*TEXTE RETENU*:
Hydravion à coque
Un hydravion à coque (en anglais : flying boat) est un type d'hydravion avec une coque intégrée au fuselage. Sans nécessairement devoir y recourir, il peut comporter également des flotteurs d'appoint.
Il diffère par sa conception et souvent par sa taille de l'hydravion à flotteurs, appelé en anglais « floatplane », second type d'hydravion qui fait uniquement appel à des flotteurs fixés sous le fuselage, moins marins, mais plus légers et donc plus rentables en exploitation. Un hydravion à flotteurs est généralement un avion classique dont les flotteurs remplacent les roues d'origine (de nombreux modèles de Cessna sont modifiés de la sorte).
L'hydravion à coque a connu une grande popularité de la Première Guerre mondiale jusqu'à la fin de la Seconde Guerre mondiale, pour un usage aussi bien civil que militaire, grâce à sa grande taille et à sa capacité à desservir des destinations dépourvues d'aéroports. Le développement progressif de ceux-ci a aujourd'hui cantonné ce type d'hydravion à des niches bien particulières, telle que celle de bombardier d'eau. Les hydravions conservent aussi quelques niches comme le transport dans les archipels, ou encore l'accès à des zones dépourvues de routes et d'aéroport.
Caractéristiques techniques
Forme de la coque
Les hydravions à coque ont l'avantage d'être plus marins que les hydravions à flotteurs (qui reposent uniquement sur des flotteurs), du fait de la forme de leur coque, analogue à la carène d'une vedette rapide, dont les formes planantes facilitent le déjaugeage. Pour éliminer plus rapidement la friction contre l'eau, la coque présente un redent (ou redan) légèrement en arrière du centre de gravité.

*DONNÉES FOURNIES*:

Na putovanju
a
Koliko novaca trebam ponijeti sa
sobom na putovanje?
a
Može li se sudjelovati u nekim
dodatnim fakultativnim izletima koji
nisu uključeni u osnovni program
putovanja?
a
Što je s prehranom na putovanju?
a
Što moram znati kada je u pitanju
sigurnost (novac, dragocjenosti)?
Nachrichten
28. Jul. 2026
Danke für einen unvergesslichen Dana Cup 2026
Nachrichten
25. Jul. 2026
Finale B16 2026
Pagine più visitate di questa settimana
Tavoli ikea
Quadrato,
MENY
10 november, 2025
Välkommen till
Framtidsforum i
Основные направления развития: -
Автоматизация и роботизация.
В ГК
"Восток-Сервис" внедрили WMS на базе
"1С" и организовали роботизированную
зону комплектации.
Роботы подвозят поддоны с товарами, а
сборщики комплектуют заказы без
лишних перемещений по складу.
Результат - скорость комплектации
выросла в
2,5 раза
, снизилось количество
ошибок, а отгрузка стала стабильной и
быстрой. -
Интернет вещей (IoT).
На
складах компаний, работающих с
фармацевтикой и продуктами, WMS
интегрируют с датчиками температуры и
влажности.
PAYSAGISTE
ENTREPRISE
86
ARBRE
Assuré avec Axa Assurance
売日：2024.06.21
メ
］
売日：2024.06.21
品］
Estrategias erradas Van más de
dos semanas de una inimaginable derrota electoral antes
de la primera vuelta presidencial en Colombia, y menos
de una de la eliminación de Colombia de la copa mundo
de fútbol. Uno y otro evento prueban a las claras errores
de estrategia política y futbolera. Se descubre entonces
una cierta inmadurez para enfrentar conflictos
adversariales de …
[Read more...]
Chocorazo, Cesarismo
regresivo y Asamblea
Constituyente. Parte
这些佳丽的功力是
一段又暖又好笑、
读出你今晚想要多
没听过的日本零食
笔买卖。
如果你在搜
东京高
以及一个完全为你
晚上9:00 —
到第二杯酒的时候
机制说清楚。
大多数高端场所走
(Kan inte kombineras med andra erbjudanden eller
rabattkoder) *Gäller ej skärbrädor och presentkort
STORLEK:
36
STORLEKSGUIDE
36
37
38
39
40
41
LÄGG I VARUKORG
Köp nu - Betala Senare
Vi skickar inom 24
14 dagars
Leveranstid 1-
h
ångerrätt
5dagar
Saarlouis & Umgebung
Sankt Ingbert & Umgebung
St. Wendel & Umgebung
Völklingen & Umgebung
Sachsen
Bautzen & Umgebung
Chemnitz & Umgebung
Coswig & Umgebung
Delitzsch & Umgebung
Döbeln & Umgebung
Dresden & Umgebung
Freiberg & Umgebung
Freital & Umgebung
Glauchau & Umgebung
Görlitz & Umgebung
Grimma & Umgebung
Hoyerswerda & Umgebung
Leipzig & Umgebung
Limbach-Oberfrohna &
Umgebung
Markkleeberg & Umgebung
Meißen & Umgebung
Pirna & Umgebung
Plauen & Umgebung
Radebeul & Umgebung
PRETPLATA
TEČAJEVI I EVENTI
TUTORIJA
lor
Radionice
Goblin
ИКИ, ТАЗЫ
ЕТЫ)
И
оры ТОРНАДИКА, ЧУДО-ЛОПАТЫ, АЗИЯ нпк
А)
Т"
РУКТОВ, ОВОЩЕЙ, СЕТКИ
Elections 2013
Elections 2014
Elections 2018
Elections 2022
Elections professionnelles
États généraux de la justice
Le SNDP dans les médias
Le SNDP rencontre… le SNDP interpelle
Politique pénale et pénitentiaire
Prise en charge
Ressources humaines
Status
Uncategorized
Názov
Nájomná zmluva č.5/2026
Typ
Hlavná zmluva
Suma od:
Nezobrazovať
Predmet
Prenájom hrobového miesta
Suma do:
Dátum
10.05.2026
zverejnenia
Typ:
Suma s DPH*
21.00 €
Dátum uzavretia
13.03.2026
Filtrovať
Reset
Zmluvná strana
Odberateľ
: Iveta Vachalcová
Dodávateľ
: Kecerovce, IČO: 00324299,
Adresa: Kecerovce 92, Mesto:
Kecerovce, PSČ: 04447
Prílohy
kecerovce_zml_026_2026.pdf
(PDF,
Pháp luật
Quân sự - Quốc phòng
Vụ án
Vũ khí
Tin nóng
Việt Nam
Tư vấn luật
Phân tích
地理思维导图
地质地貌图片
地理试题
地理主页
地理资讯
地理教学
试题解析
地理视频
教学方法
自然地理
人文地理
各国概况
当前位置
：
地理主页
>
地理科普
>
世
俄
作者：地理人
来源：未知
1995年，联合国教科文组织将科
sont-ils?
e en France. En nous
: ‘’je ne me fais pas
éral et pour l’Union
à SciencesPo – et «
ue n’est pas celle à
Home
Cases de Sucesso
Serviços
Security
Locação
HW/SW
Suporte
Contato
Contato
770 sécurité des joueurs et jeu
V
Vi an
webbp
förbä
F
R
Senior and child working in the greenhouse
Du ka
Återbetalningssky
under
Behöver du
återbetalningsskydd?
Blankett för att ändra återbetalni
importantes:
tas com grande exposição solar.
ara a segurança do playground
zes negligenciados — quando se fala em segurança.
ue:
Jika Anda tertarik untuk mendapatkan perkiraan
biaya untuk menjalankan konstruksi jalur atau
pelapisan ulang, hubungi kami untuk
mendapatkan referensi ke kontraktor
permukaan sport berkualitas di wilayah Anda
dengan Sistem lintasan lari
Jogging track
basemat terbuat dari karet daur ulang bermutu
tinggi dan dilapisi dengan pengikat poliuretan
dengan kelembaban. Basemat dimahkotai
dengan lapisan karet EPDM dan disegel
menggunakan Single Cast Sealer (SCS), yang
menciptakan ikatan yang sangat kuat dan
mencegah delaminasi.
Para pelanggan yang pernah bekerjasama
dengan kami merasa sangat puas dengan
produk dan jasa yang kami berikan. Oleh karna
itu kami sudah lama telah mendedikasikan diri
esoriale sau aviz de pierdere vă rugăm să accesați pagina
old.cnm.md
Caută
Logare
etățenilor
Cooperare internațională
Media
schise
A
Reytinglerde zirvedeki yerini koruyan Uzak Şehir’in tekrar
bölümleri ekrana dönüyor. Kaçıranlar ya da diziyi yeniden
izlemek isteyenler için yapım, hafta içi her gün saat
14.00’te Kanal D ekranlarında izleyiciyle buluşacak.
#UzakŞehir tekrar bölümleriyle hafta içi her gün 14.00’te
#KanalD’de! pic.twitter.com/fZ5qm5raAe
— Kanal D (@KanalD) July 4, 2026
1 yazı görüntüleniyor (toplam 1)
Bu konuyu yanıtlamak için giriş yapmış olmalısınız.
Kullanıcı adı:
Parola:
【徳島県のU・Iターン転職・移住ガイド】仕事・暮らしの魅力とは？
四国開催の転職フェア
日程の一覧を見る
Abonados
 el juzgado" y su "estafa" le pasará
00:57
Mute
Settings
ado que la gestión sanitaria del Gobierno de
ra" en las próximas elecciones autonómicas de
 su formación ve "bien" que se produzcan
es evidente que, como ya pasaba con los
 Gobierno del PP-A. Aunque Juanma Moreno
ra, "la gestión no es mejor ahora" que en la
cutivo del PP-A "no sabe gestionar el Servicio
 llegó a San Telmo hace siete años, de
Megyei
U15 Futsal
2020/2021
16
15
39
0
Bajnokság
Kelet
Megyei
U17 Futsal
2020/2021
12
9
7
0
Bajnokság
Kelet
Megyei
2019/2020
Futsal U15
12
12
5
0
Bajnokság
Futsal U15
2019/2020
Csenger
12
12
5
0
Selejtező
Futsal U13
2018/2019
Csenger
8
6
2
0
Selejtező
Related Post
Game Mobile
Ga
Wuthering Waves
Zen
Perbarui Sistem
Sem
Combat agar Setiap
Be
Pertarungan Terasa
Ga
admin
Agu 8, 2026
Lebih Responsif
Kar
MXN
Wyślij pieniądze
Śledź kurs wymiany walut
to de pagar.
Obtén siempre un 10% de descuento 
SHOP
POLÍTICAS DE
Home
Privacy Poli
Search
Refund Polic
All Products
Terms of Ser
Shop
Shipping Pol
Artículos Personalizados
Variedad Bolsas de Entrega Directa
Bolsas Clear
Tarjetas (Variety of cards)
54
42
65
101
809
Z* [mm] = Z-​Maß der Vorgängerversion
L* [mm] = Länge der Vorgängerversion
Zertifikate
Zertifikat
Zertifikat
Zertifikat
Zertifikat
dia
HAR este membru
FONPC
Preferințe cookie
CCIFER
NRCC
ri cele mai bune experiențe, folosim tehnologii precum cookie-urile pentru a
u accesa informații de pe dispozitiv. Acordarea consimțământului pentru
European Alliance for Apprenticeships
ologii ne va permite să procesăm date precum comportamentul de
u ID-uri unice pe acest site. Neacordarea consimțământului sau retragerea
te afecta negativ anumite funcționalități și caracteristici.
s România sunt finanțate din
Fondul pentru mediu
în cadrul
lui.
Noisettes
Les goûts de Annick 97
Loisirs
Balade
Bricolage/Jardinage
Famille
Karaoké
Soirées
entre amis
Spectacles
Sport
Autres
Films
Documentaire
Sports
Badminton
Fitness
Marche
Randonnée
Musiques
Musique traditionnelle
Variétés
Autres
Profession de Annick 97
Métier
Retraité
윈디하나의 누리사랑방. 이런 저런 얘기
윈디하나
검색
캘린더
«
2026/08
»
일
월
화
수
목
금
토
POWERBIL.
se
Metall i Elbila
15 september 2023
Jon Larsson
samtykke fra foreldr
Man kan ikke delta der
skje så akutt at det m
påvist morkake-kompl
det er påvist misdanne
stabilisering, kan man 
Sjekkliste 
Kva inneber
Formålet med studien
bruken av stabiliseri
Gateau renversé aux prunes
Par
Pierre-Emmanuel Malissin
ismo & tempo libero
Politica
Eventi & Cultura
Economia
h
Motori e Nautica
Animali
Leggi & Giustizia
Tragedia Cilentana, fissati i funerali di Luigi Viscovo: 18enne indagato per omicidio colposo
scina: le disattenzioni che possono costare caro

*CONSIGNES*:
1 > Dites si chacune de ces affirmations concorde avec le texte sur l'hydravion à coque, en répondant par oui ou non et en citant les mots décisifs du texte : (a) l'hydravion à coque est plus marin que l'hydravion à flotteurs ; (b) le redent se situe légèrement en avant du centre de gravité ; (c) l'hydravion à coque a été très populaire de la Première Guerre mondiale jusqu'à la fin de la Seconde Guerre mondiale.
2 > Recopiez à l'identique les lignes des données fournies, depuis la première jusqu'à celle qui contient « Finale B16 2026 », cette dernière comprise.

*RÉPONSES*:
1 >
(a) Oui : « Les hydravions à coque ont l'avantage d'être plus marins que les hydravions à flotteurs »
(b) Non : « la coque présente un redent (ou redan) légèrement en arrière du centre de gravité »
(c) Oui : « L'hydravion à coque a connu une grande popularité de la Première Guerre mondiale jusqu'à la fin de la Seconde Guerre mondiale »

2 >
Na putovanju
a
Koliko novaca trebam ponijeti sa
sobom na putovanje?
a
Može li se sudjelovati u nekim
dodatnim fakultativnim izletima koji
nisu uključeni u osnovni program
putovanja?
a
Što je s prehranom na putovanju?
a
Što moram znati kada je u pitanju
sigurnost (novac, dragocjenosti)?
Nachrichten
28. Jul. 2026
Danke für einen unvergesslichen Dana Cup 2026
Nachrichten
25. Jul. 2026
Finale B16 2026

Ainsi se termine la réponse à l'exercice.